- [Source extract]

What are the tax implications?
1. Contributions to an ABLE account are made with post-tax dollars.
2. Federal taxation: In general, ABLE programs are exempt from taxation.  Distributions from ABLE accounts for qualified disability expenses are exempt from taxation.  With certain exceptions, distributions not used for qualified disability expenses are taxable and subject to an additional 10% tax.
3. State taxation: State tax consequences will vary.  Some states provide significant tax incentives for contributions to 529 accounts and may provide similar incentives for contributions to ABLE accounts.

When will ABLE accounts be available?
Federal regulations need to be written.  The Treasury Department is required to issue regulations or guidance within six months of enactment of the ABLE Act.
1. Before ABLE accounts become available, States need to pass authorizing legislation.
2. Each state must decide whether (and how) to offer a qualified ABLE program to residents – some considering authorizing legislation now.
3. The timing of ABLE program availability will vary from state to state.

What states have passed legislation to date?
1. Some states are moving quickly to pass authorizing legislation.
2. Minimum state requirements could include:
• Authorization of 529A ABLE program;
• Consistent with federal law, including definitions;
• Designation of state agency;
• Exemption of state means-tested programs;
• Exemption of ABLE accounts from state taxes;
• Authority to contract with other state programs.

ABLE Related Bills that have passed (34): AL, AR, CA, CO, CT, DC, DE, FL, HI, IA, IL, KS, LA, MA, MI, MN, MO, MT, NE, NC, ND, NJ, NV, OH, OR, RI, SC, TN, TX, UT, VA, VT, WI, WV.

Active bills (9): AZ, IN, KY, MD, NH, NM, NY, PA, WA.

- [Data records]
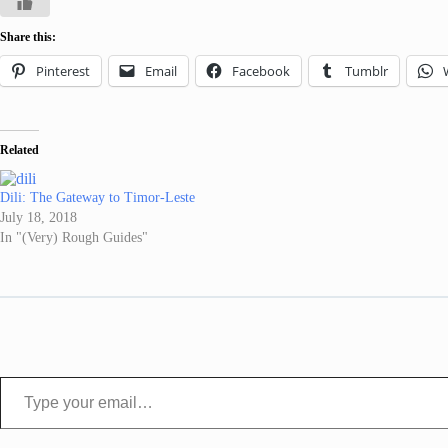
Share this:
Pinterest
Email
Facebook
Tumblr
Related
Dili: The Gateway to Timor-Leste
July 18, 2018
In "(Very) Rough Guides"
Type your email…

...

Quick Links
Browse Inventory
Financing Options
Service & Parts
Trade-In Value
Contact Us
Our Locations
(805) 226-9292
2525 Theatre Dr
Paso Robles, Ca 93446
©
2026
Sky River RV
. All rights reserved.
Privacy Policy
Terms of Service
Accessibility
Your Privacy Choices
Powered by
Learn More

- [Task directions] Reproduce part of the ABLE accounts passage word for word, starting with "3. State taxation: State" and stopping after "accounts be available?". Rely only on the ABLE accounts passage, not on the listing.

- [Result of this exercise]
3. State taxation: State tax consequences will vary.  Some states provide significant tax incentives for contributions to 529 accounts and may provide similar incentives for contributions to ABLE accounts.

When will ABLE accounts be available?